AES-GCM an order of magnitude slower than AES-CBC

[cachapa]

In experimenting with this library I'm getting an order of magnitude lower performance when using AES-GCM compared to AES-CBC in both encoding and decoding.

Testing on my PC with a 1.7 MB image file I'm getting ~100ms with CBC and ~2s with GCM.

Here's the file I'm using for testing: https://upload.wikimedia.org/wikipedia/commons/4/4e/Macaca_nigra_self-portrait_large.jpg
And here's the code:

void main() {
  // Do not use math.Random to generate keys in real life
  final random = Random();
  final key = Uint8List.fromList(List<int>.generate(32, (_) => random.nextInt(256)));
  final iv = Uint8List.fromList(List<int>.generate(16, (_) => random.nextInt(256)));
  final nonce = Uint8List.fromList(List<int>.generate(12, (_) => random.nextInt(256)));
  final data = File('selfie.jpg').readAsBytesSync();

  final cipherGcm = PaddedBlockCipherImpl(PKCS7Padding(), GCMBlockCipher(AESFastEngine()));
  final paramsGcm = PaddedBlockCipherParameters(AEADParameters(KeyParameter(key), 128, nonce, Uint8List(0)), null);
  cipherGcm.init(true, paramsGcm);

  var start = DateTime.now().millisecondsSinceEpoch;
  cipherGcm.process(data);
  var end = DateTime.now().millisecondsSinceEpoch;
  print('GCM: ${end - start} ms');

  final cipherCbc =
      PaddedBlockCipherImpl(PKCS7Padding(), CBCBlockCipher(AESFastEngine()));
  final paramsCbc = PaddedBlockCipherParameters(
      ParametersWithIV(KeyParameter(key), iv), null);
  cipherCbc.init(true, paramsCbc);

  start = DateTime.now().millisecondsSinceEpoch;
  cipherCbc.process(data);
  end = DateTime.now().millisecondsSinceEpoch;
  print('CBC: ${end - start} ms');
}

Results on my machine:

GCM: 2123 ms
CBC: 73 ms

I'm concerned about this since online resources say GCM should be more efficient, if anything.

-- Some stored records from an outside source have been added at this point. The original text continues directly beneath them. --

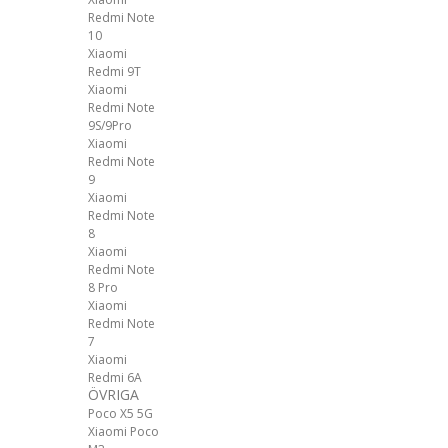
Redmi Note
10
Xiaomi
Redmi 9T
Xiaomi
Redmi Note
9S/9Pro
Xiaomi
Redmi Note
9
Xiaomi
Redmi Note
8
Xiaomi
Redmi Note
8 Pro
Xiaomi
Redmi Note
7
Xiaomi
Redmi 6A
ÖVRIGA
Poco X5 5G
Xiaomi Poco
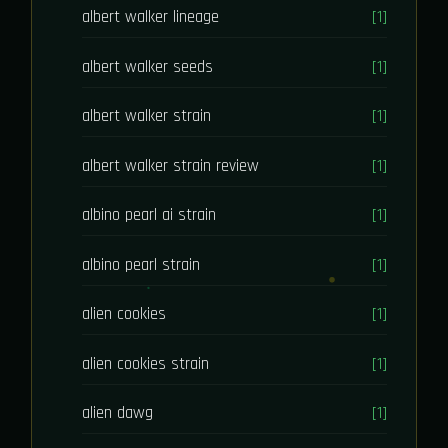
albert walker lineage
[1]
albert walker seeds
[1]
albert walker strain
[1]
albert walker strain review
[1]
albino pearl ai strain
[1]
albino pearl strain
[1]
alien cookies
[1]
alien cookies strain
[1]
alien dawg
[1]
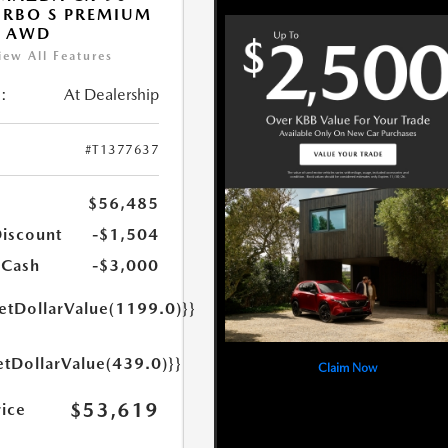
URBO S PREMIUM
T AWD
iew All Features
:
At Dealership
#T1377637
$56,485
Discount
-$1,504
 Cash
-$3,000
getDollarValue(1199.0)}}
etDollarValue(439.0)}}
Claim Now
$53,619
rice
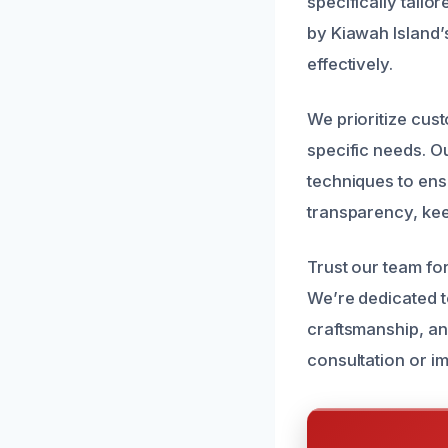
specifically tail
by Kiawah Island’
effectively.
We prioritize cus
specific needs. O
techniques to ens
transparency, kee
Trust our team for
We’re dedicated t
craftsmanship, an
consultation or i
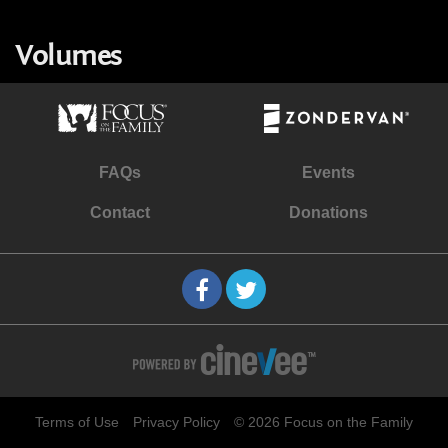
Volumes
FAQs
Events
Contact
Donations
Terms of Use
Privacy Policy
© 2026 Focus on the Family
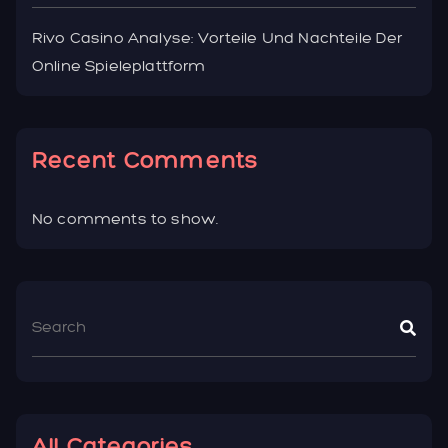
Rivo Casino Analyse: Vorteile Und Nachteile Der
Online Spieleplattform
Recent Comments
No comments to show.
All Categories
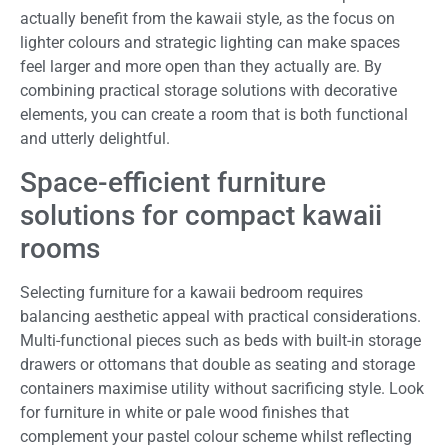
actually benefit from the kawaii style, as the focus on
lighter colours and strategic lighting can make spaces
feel larger and more open than they actually are. By
combining practical storage solutions with decorative
elements, you can create a room that is both functional
and utterly delightful.
Space-efficient furniture
solutions for compact kawaii
rooms
Selecting furniture for a kawaii bedroom requires
balancing aesthetic appeal with practical considerations.
Multi-functional pieces such as beds with built-in storage
drawers or ottomans that double as seating and storage
containers maximise utility without sacrificing style. Look
for furniture in white or pale wood finishes that
complement your pastel colour scheme whilst reflecting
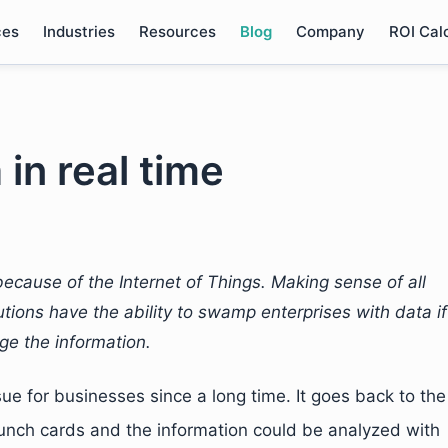
ces
Industries
Resources
Blog
Company
ROI Cal
 in real time
ecause of the Internet of Things. Making sense of all
lutions have the ability to swamp enterprises with data if
ge the information.
ssue for businesses since a long time. It goes back to the
nch cards and the information could be analyzed with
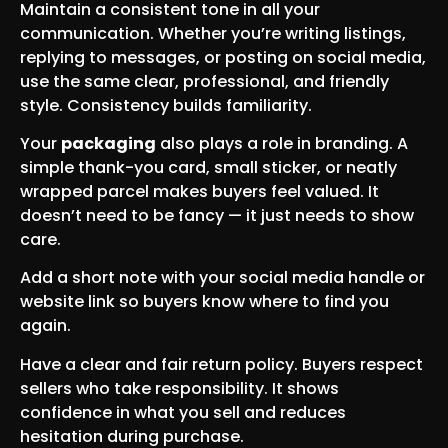
Maintain a consistent tone in all your
communication. Whether you’re writing listings,
replying to messages, or posting on social media,
use the same clear, professional, and friendly
style. Consistency builds familiarity.
Your
packaging
also plays a role in branding. A
simple thank-you card, small sticker, or neatly
wrapped parcel makes buyers feel valued. It
doesn’t need to be fancy — it just needs to show
care.
Add a short note with your social media handle or
website link so buyers know where to find you
again.
Have a clear and fair return policy. Buyers respect
sellers who take responsibility. It shows
confidence in what you sell and reduces
hesitation during purchase.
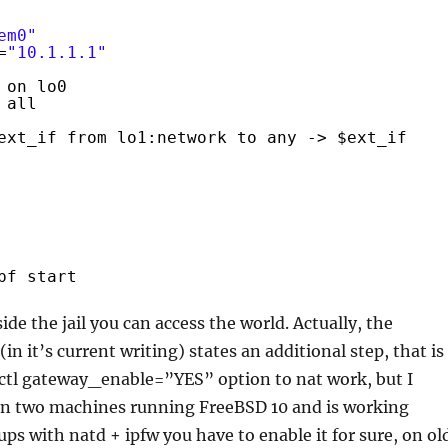
em0"
=
"10.1.1.1"
 on lo0
all
ext_if from lo1:network to any -> $ext_if
pf start
de the jail you can access the world. Actually, the
n it’s current writing) states an additional step, that is
sctl gateway_enable=”YES” option to nat work, but I
 on two machines running FreeBSD 10 and is working
-ups with natd + ipfw you have to enable it for sure, on ol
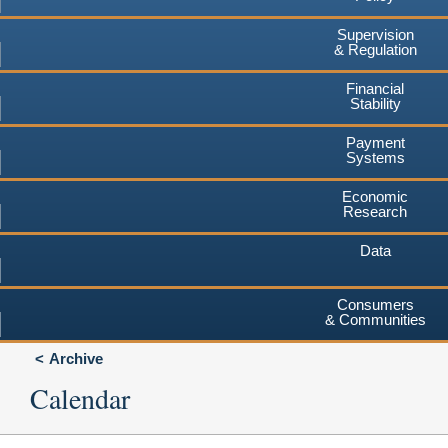
Supervision
& Regulation
Financial
Stability
Payment
Systems
Economic
Research
Data
Consumers
& Communities
Archive
Calendar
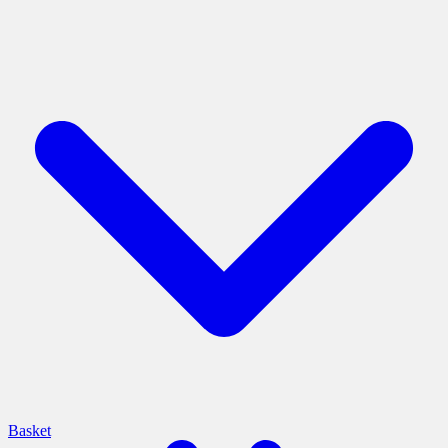
Basket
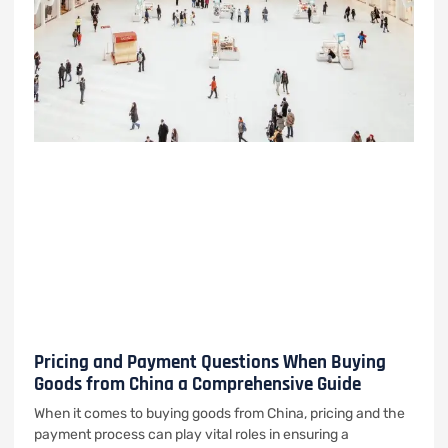
Pricing and Payment Questions When Buying
Goods from China a Comprehensive Guide
When it comes to buying goods from China, pricing and the
payment process can play vital roles in ensuring a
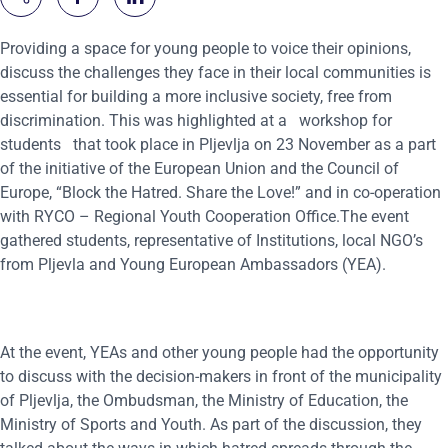
Providing a space for young people to voice their opinions,
discuss the challenges they face in their local communities is
essential for building a more inclusive society, free from
discrimination. This was highlighted at a
workshop for
students
that took place in
Pljevlja on 23 November as a part
of the initiative of the European Union and the Council of
Europe, “Block the Hatred. Share the Love!” and in co-operation
with RYCO – Regional Youth Cooperation Office.The event
gathered students, representative of Institutions, local NGO’s
from Pljevla and Young European Ambassadors (YEA).
At the event, YEAs and other young people had the opportunity
to discuss with the decision-makers in front of the municipality
of Pljevlja, the Ombudsman, the Ministry of Education, the
Ministry of Sports and Youth. As part of the discussion, they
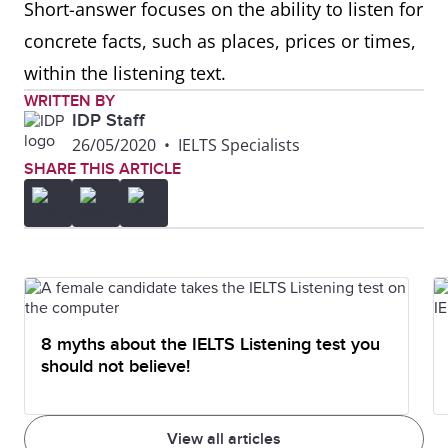
Short-answer focuses on the ability to listen for
concrete facts, such as places, prices or times,
within the listening text.
WRITTEN BY
IDP Staff
26/05/2020
•
IELTS Specialists
SHARE THIS ARTICLE
8 myths about the IELTS Listening test you
should not believe!
View all articles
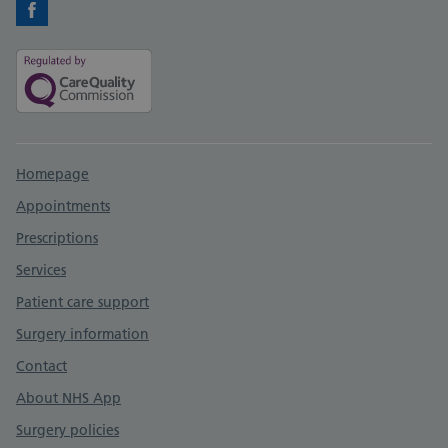
Facebook
Support links
Homepage
Appointments
Prescriptions
Services
Patient care support
Surgery information
Contact
About NHS App
Surgery policies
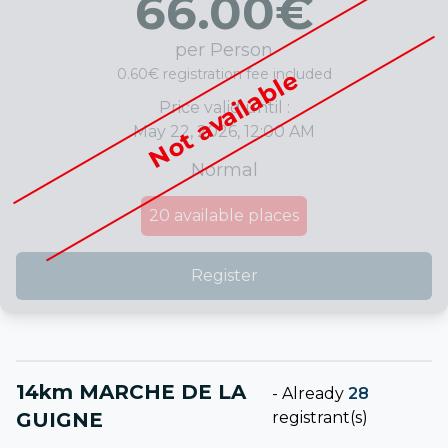
66.00
€
per Person
0.60€ registration fee included
Not available
Price valid until :
May 22, 2026, 12:00 AM
Normal
20
available places
Register
14km MARCHE DE LA
-
Already
28
GUIGNE
registrant(s)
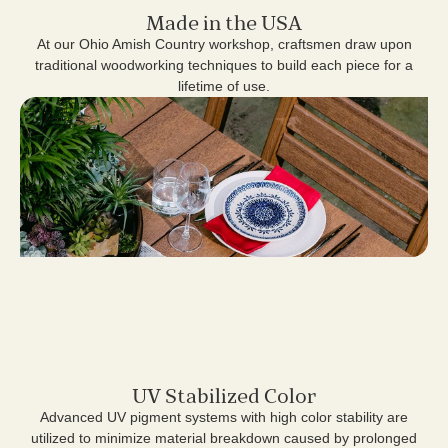
Made in the USA
At our Ohio Amish Country workshop, craftsmen draw upon
traditional woodworking techniques to build each piece for a
lifetime of use.
UV Stabilized Color
Advanced UV pigment systems with high color stability are
utilized to minimize material breakdown caused by prolonged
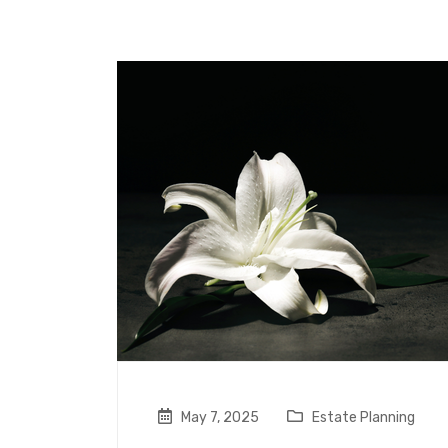
May 7, 2025
Estate Planning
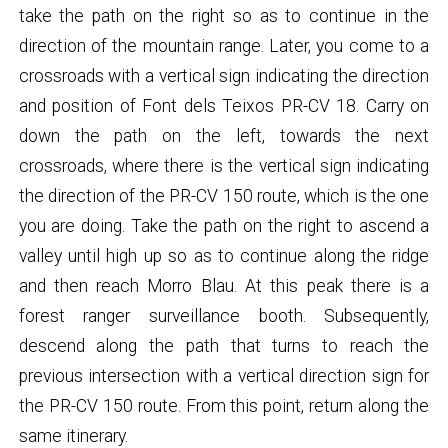
take the path on the right so as to continue in the
direction of the mountain range. Later, you come to a
crossroads with a vertical sign indicating the direction
and position of Font dels Teixos PR-CV 18. Carry on
down the path on the left, towards the next
crossroads, where there is the vertical sign indicating
the direction of the PR-CV 150 route, which is the one
you are doing. Take the path on the right to ascend a
valley until high up so as to continue along the ridge
and then reach Morro Blau. At this peak there is a
forest ranger surveillance booth. Subsequently,
descend along the path that turns to reach the
previous intersection with a vertical direction sign for
the PR-CV 150 route. From this point, return along the
same itinerary.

I'd be grateful for pointers if I'm doing something wrong here.

[AKushWarrior]

Nope, that's concerning. I'll look into it when I have some time.

[redDwarf03]

Hello @cachapa
maybe this question from stackoverflow can give you some answers
https://stackoverflow.com/questions/73067225/aes256-cbc-vs-aes256-gcm-performance

[cachapa]

@redDwarf03 that's interesting. At the time when I was reading about both algorithms I was pretty convinced that GCM was supposed to be more efficient. Now the details are lost to me, so I can't have a meaningful discussion on it.

In any case the difference between 73 ms and 2 seconds is staggering. It reminds me of a Dart performance issue I read recently (sorry don't have the link right now) where reading a file is much faster with the sync method than with the async one.
The justification was that the async method has perform a lot more message passing between the native code and the VM, which adds a lot of overhead.

[redDwarf03]

@cachapa How do you want to follow up on this issue ?

[cachapa]

How do you mean?
Unfortunately I don't have the availability to contribute technically.

I believe the bug report is valid and have provided a test case, so it's up to the maintainers now.

[redDwarf03]

sorry, I just wanted to know if there was still a need

[cachapa]

I was forced to go with CBC on my implementation because of the performance issue.

Honestly the GCM performace makes it nearly unusable except for very small payloads, so I would say the need is very much there.